FDA Official's LinkedIn Post Sparks Controversy Over Surrogate Endpoints and Lupus Drug

In a surprising turn of events, the pharmaceutical industry has been buzzing with controversy following a now-deleted LinkedIn post by Dr. George Tidmarsh, director of the FDA's Center for Drug Evaluation and Research (CDER). The post, which targeted the use of surrogate endpoints in drug approvals and specifically called out Aurinia Pharmaceuticals' lupus nephritis drug Lupkynis, has raised questions about the FDA's stance on approval processes and the future of certain approved medications.

Tidmarsh's Post Challenges Lupkynis Approval

Dr. Tidmarsh's LinkedIn post claimed that Lupkynis (voclosporin) carries "significant toxicity" and "has not been shown to provide a direct clinical benefit for patients." He further stated that for diseases such as lupus nephritis, companies have not conducted trials to demonstrate benefits on hard clinical endpoints like progression to end-stage renal disease.

The CDER director's comments have sent shockwaves through the industry, particularly because Lupkynis received full FDA approval in 2021 based on data showing higher renal response rates and quicker decline in urine protein creatinine ratio (UPCR) compared to standard-of-care treatment alone.

Aurinia Pharmaceuticals Responds

Aurinia Pharmaceuticals swiftly responded to Tidmarsh's claims, reaffirming their confidence in Lupkynis's risk-benefit profile. The company highlighted that the FDA approved an application for long-term use of Lupkynis in 2024, based on results from the Aurora 2 study, which demonstrated the drug's continued effectiveness over three years with a safety profile consistent with previous trials.

Following the controversial post, Aurinia's stock plummeted by 15.8% at market close on Monday, reflecting the immediate impact of Tidmarsh's comments on investor confidence.

Broader Implications for Drug Approvals

Dr. Tidmarsh's post has ignited a broader discussion about the use of surrogate endpoints in drug approvals. He announced that CDER would be evaluating surrogate endpoints used for FDA approval, citing "notable failures in confirmatory trials, such as those for exon skipping therapies in Duchenne muscular dystrophy (DMD)."
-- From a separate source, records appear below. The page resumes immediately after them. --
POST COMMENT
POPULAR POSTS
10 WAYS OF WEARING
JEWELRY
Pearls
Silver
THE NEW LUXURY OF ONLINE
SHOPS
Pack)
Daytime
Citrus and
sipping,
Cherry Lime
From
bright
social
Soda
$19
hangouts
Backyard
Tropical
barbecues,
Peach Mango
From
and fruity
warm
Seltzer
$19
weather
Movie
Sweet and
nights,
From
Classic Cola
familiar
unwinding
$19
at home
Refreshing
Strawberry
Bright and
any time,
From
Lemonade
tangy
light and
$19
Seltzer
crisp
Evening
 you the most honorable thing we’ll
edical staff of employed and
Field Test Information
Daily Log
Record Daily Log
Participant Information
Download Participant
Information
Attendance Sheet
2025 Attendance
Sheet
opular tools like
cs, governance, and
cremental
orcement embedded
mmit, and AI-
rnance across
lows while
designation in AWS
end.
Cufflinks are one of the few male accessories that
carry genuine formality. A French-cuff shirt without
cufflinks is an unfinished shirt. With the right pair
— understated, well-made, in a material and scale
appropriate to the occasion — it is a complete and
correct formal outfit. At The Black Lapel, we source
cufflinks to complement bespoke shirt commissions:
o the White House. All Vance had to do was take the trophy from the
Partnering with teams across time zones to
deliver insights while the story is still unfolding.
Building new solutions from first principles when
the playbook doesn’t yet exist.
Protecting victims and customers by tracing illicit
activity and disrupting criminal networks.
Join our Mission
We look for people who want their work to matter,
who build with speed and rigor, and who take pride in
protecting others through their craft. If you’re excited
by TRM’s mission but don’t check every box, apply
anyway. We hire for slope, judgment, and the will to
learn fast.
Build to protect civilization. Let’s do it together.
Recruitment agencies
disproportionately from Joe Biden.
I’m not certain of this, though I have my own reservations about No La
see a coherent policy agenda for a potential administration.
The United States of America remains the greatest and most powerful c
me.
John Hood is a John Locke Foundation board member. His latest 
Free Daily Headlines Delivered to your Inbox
This statement has raised concerns for companies like Sarepta Therapeutics, whose exon-skipping DMD therapies could potentially face increased scrutiny. Analysts at Evercore ISI suggested that the odds of Sarepta's therapies being pulled from the market "just went up" in the wake of Tidmarsh's comments.

The pharmaceutical industry now awaits further clarification from the FDA regarding its stance on surrogate endpoints and the potential reevaluation of previously approved drugs. As the situation develops, it is clear that this controversy may have far-reaching implications for drug development, approval processes, and patient access to medications.